Rules of engagement
“There are four men on the roof,” a soldier said. “You can’t see them anymore. They just ducked away as we got here.”
"They have a little bunker up there," he continued. "You can't see it from here, but it has sand bags and sniper nettings around it."
"What are you going to do?" I said.
"Nothing," he said. "It's a mosque."
"They're violiting curfew," I said, "and stalking us in the dark from a militarized mosque.

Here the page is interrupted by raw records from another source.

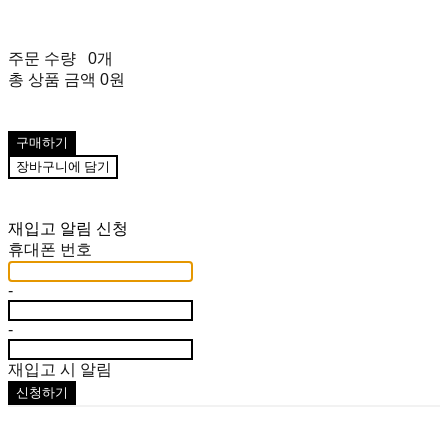
주문 수량
0개
총 상품 금액
0원
구매하기
장바구니에 담기
재입고 알림 신청
휴대폰 번호
-
-
재입고 시 알림
신청하기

And you aren't going to do anything?"
"Our rules of engagement say we can't interfere in any way with a mosque unless they are shooting at us, " he said.
Michael J. Totten reports from Iraq
Rules of engagement- No mandate to use deadly force until deadly force has been acted against you!
In times of conflict, being second on the trigger usually gets you killed.
It's really scary that police forces in USA, Sweden and other western countrys has the ability and mandate to use deadly force when nessescary- and our troops in foreign hostile environments has not. Just you try to go around with a AK-47 on a street in Stockholm or New York, and see how long it would take before some law officer would cap your ass. You just try to build a snipers nest on a "holy site" in the west.
But our troops has to wait for taking fire, or somebody getting shot before acting on threats...
1 Comments:
Good post. Thanks for "birddogging" that blog -- I linked to it.